In Alice, the Supreme Court held that “the mere recitation of a generic computer cannot transform a patent-ineligible abstract idea into a patent-eligible invention. Stating an abstract idea while adding the words ‘apply it’ is not enough for patent eligibility.” The Federal Circuit, in recent cases applying Alice such as DDR Holdings v. Hotels.com, 773 f. 3d 1245 (Fed. Cir. 2014), Enfish, LLC v. Microsoft Corp., 822 f. 3d 1327 (Fed. Cir. 2016), and McRO, Inc. v. Bandai, Case 15-1080 (Fed. Cir. 2016), has held computer software claims to be patent-eligible if they “overcome a problem specifically arising in the realm of computer networks” (DDR Holdings), recite “an improvement to computer functionality itself, not on economic or other tasks for which a computer is used in its ordinary capacity” (Enfish), or are directed to “a specific means or method that improves the relevant technology”—as opposed to claims directed to “a result or effect that itself is the abstract idea and merely invoke generic processes and machinery” (McRO).

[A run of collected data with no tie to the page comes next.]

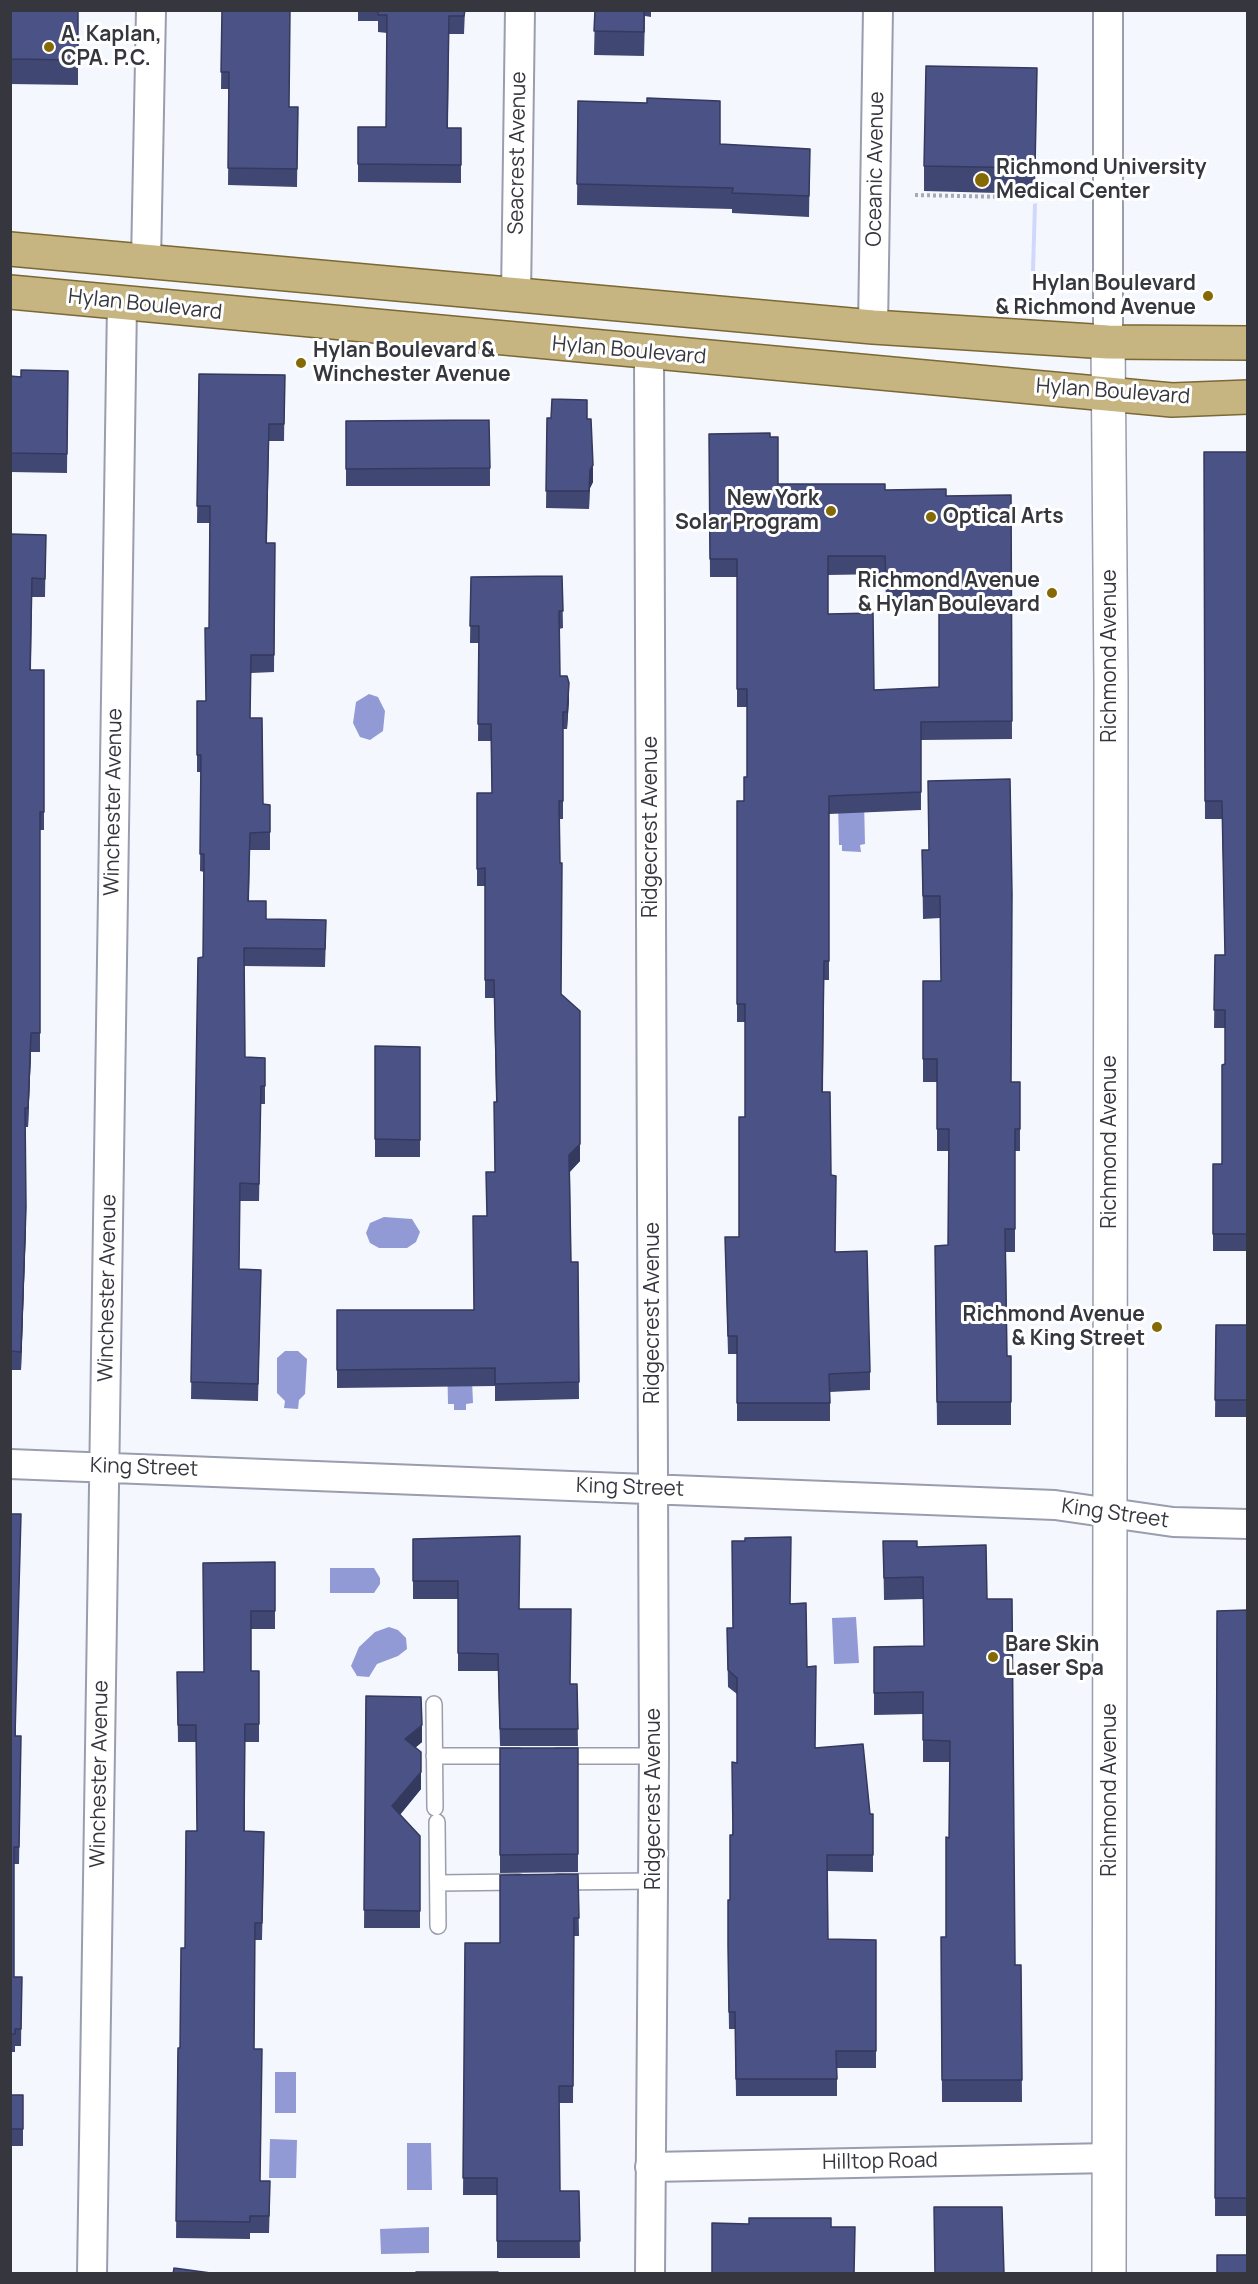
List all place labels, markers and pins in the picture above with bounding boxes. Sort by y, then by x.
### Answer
place label: A. Kaplan, CPA. P.C. [61,22,162,72]
marker: A. Kaplan, CPA. P.C. [42,40,56,54]
place label: Richmond University Medical Center [996,155,1207,205]
marker: Richmond University Medical Center [973,171,991,189]
place label: Hylan Boulevard & Richmond Avenue [995,271,1196,321]
marker: Hylan Boulevard & Richmond Avenue [1201,289,1215,303]
place label: Hylan Boulevard & Winchester Avenue [313,338,511,388]
marker: Hylan Boulevard & Winchester Avenue [294,356,308,370]
place label: New York Solar Program [675,486,819,536]
marker: New York Solar Program [824,504,838,518]
place label: Optical Arts [943,504,1064,530]
marker: Optical Arts [924,510,938,524]
place label: Richmond Avenue & Hylan Boulevard [858,568,1040,618]
marker: Richmond Avenue & Hylan Boulevard [1045,586,1059,600]
place label: Richmond Avenue & King Street [963,1302,1145,1352]
marker: Richmond Avenue & King Street [1150,1320,1164,1334]
place label: Bare Skin Laser Spa [1005,1632,1104,1682]
marker: Bare Skin Laser Spa [986,1650,1000,1664]

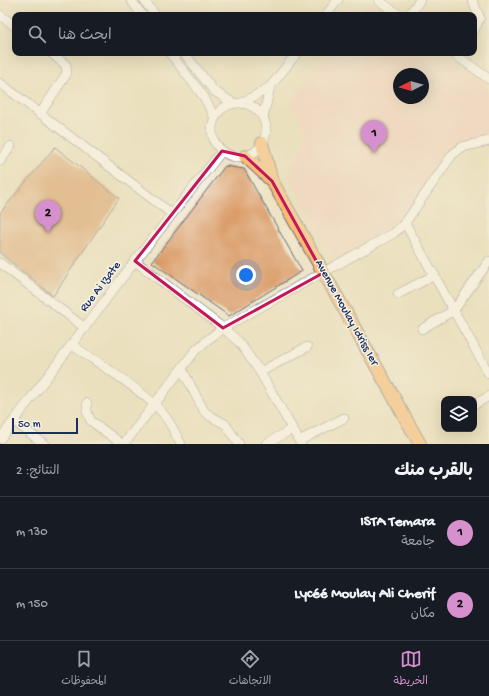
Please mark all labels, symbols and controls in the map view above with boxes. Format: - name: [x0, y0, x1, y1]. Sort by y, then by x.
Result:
- search box: [12, 12, 477, 56]
- icon: search: [26, 23, 48, 45]
- text: ابحث هنا: [58, 27, 112, 45]
- north arrow: [393, 68, 429, 104]
- pin: 1: [361, 120, 387, 153]
- pin: 2: [35, 200, 61, 233]
- street label: Rue Ai Izate: [78, 258, 125, 315]
- street label: Avenue Moulay Idriss Ier: [311, 258, 382, 370]
- your location: [236, 265, 256, 285]
- map controls: [441, 396, 477, 432]
- button: layers: [441, 396, 477, 432]
- scale bar: [12, 416, 78, 435]
- text: 50 m: [18, 419, 40, 431]
- text: بالقرب منك: [394, 462, 473, 482]
- text: النتائج: 2: [16, 464, 60, 479]
- text: ISTA Temara: [360, 513, 435, 531]
- text: 130 m: [16, 525, 48, 540]
- text: 1: [457, 525, 463, 540]
- text: جامعة: [401, 535, 435, 550]
- text: Lycéé Moulay Ali Cherif: [294, 585, 435, 603]
- text: 150 m: [16, 597, 48, 612]
- text: 2: [457, 597, 463, 612]
- text: مكان: [411, 607, 435, 622]
- tab: المحفوظات: [61, 648, 106, 690]
- tab: الاتجاهات: [229, 648, 271, 690]
- tab: الخريطة: [394, 648, 428, 690]

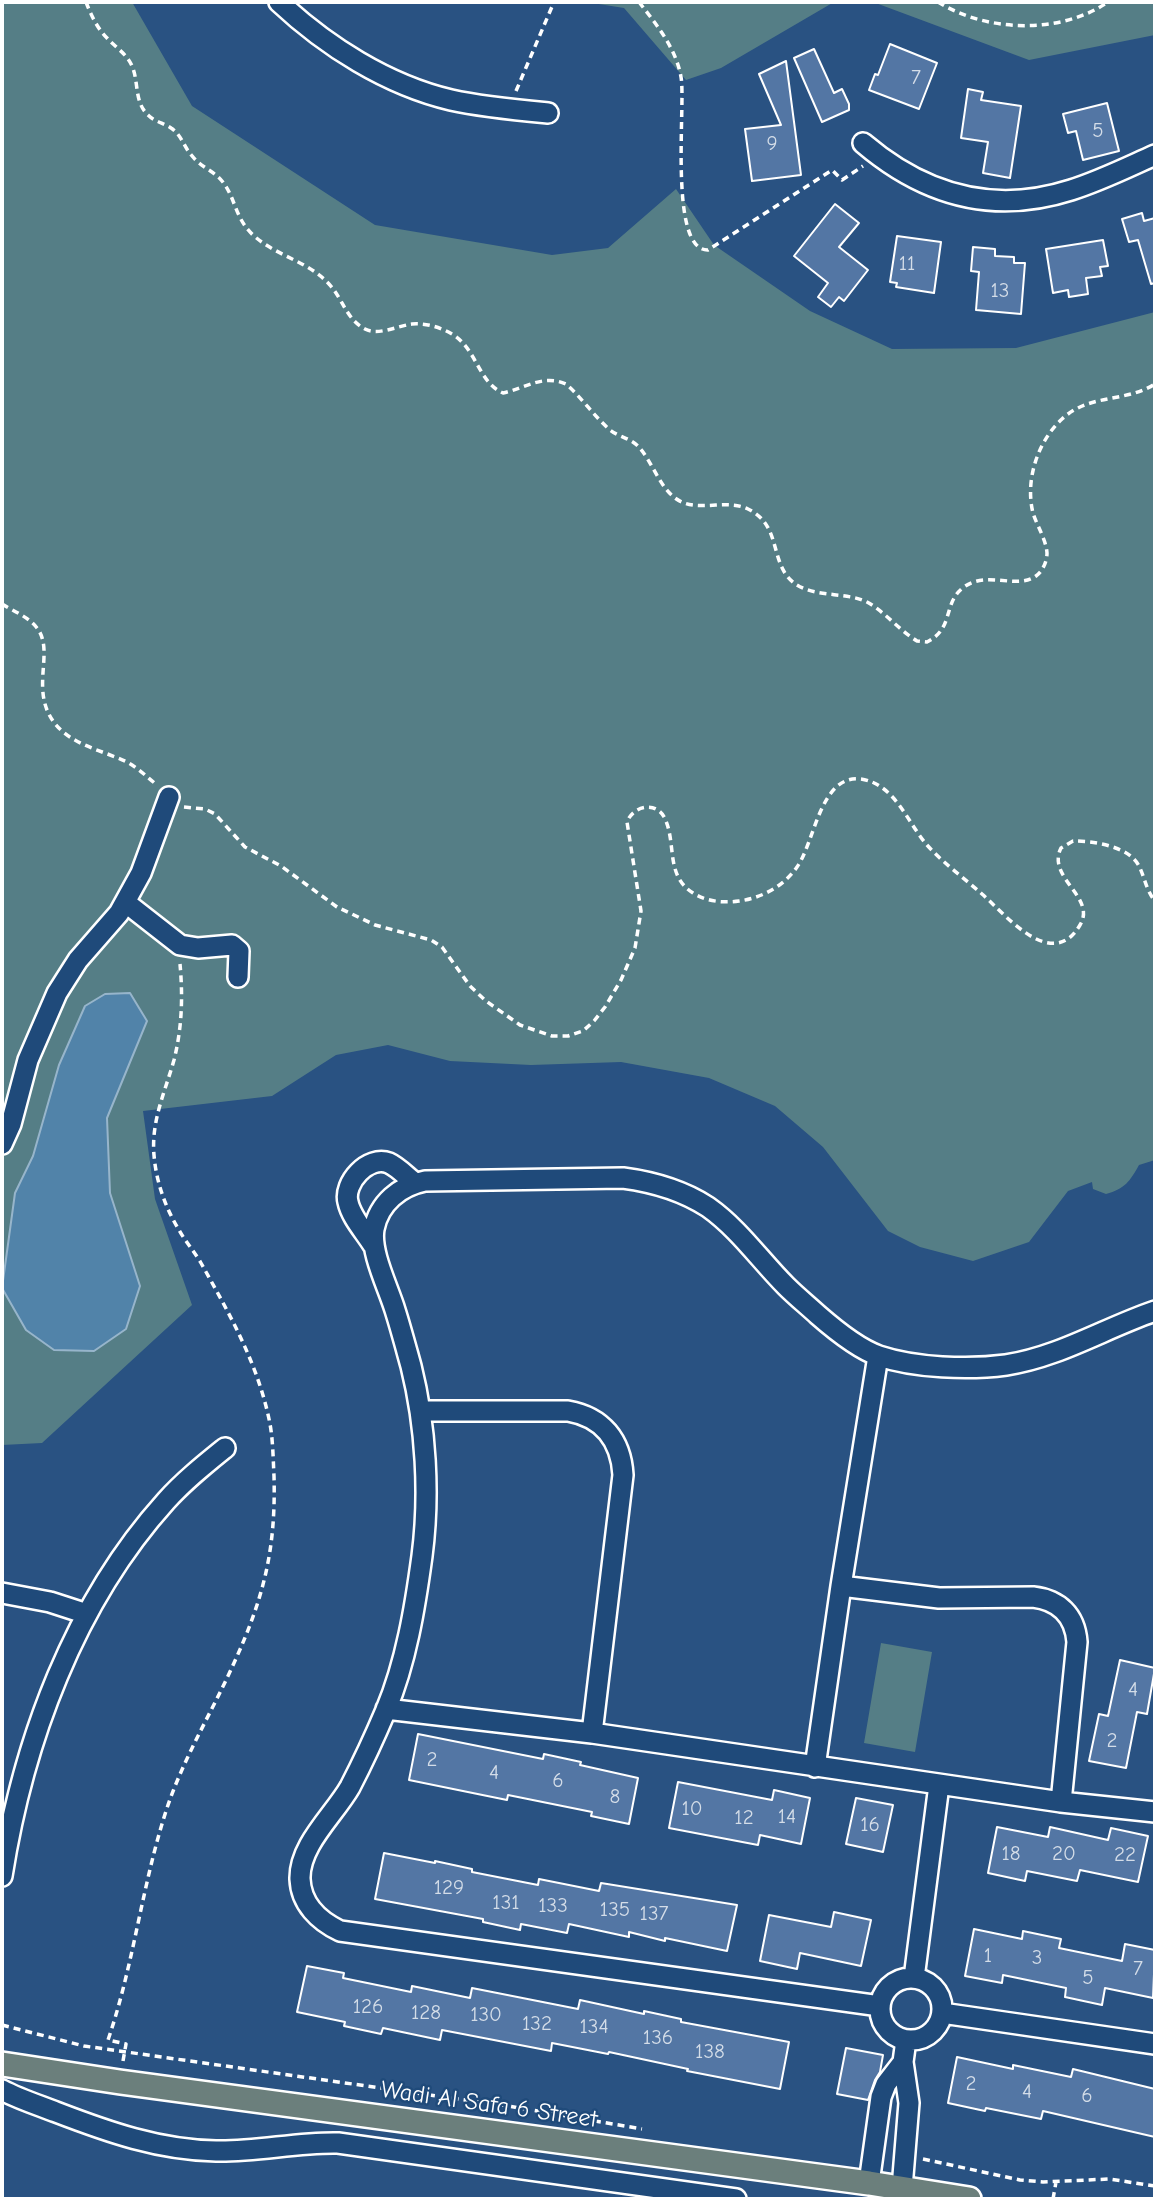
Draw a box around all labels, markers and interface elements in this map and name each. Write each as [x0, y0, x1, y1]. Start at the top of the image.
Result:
house number: 7 [911, 65, 921, 91]
house number: 5 [1092, 118, 1104, 144]
house number: 9 [766, 131, 778, 157]
house number: 11 [899, 251, 915, 277]
house number: 13 [991, 278, 1009, 304]
house number: 4 [1128, 1677, 1138, 1703]
house number: 2 [1107, 1728, 1117, 1754]
house number: 2 [427, 1747, 437, 1773]
house number: 4 [489, 1760, 499, 1786]
house number: 6 [552, 1768, 564, 1794]
house number: 8 [610, 1784, 620, 1810]
house number: 10 [681, 1796, 703, 1822]
house number: 14 [778, 1804, 796, 1830]
house number: 12 [734, 1805, 754, 1831]
house number: 16 [860, 1812, 880, 1838]
house number: 18 [1001, 1841, 1021, 1867]
house number: 20 [1052, 1841, 1076, 1867]
house number: 22 [1114, 1842, 1136, 1868]
house number: 129 [434, 1875, 464, 1901]
house number: 131 [492, 1890, 520, 1916]
house number: 133 [538, 1893, 568, 1919]
house number: 135 [600, 1897, 630, 1923]
house number: 137 [640, 1901, 668, 1927]
house number: 1 [984, 1943, 992, 1969]
house number: 3 [1032, 1945, 1042, 1971]
house number: 7 [1133, 1956, 1143, 1982]
house number: 5 [1082, 1965, 1094, 1991]
house number: 126 [353, 1994, 383, 2020]
house number: 128 [411, 2000, 441, 2026]
house number: 130 [470, 2002, 502, 2028]
house number: 132 [522, 2011, 552, 2037]
house number: 134 [579, 2014, 609, 2040]
house number: 136 [643, 2025, 673, 2051]
house number: 138 [695, 2039, 725, 2065]
house number: 2 [966, 2071, 976, 2097]
street label: Wadi Al Safa 6 Street [379, 2076, 599, 2134]
house number: 4 [1022, 2079, 1032, 2105]
house number: 6 [1081, 2083, 1093, 2109]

In issuing the sua sponte rejection under § 101, the PTAB held that the MRI apparatus recited in Itagaki’s claims is “a generic multi-station MRI,” and that “[a]ny multi-station MRI available at the time the application was filed would have satisfied [the claim].” The PTAB further held that claim language reciting a “classification processing unit” as part of the MRI apparatus “does no more than place the classification abstract idea in a particular context.” The PTAB therefore concluded that the claims do not recite significantly more than an abstract idea. In effect, it appears that the PTAB has determined that the Alice Court’s “mere recitation of a generic computer” analysis applies to any computing apparatus available at the time an application was filed.

Conclusion

The case highlights the ongoing challenges for patent applicants, patent owners, and accused infringers with regard to the abstract idea exclusion under § 101. For patent applicants, careful scrutiny of apparatus claims may be required to avoid analogy to a generic apparatus that implements an abstract idea. For example, a claim might be directed to a computing-based improvement to a specific apparatus that appears to be more specialized than a “generic computer.” Under the PTAB’s reasoning in this appeal, such a claim might be held patent-ineligible on the grounds that it recites a “generic” apparatus that was available at the time the application was filed and simply implements the abstract idea of the computing-based improvement. For patent challengers, this holding—together with examples of abstract ideas from recent court cases—may provide a roadmap for arguing that an apparatus claim, seemingly directed to an apparatus that is not merely a generic computer, is nonetheless patent-ineligible.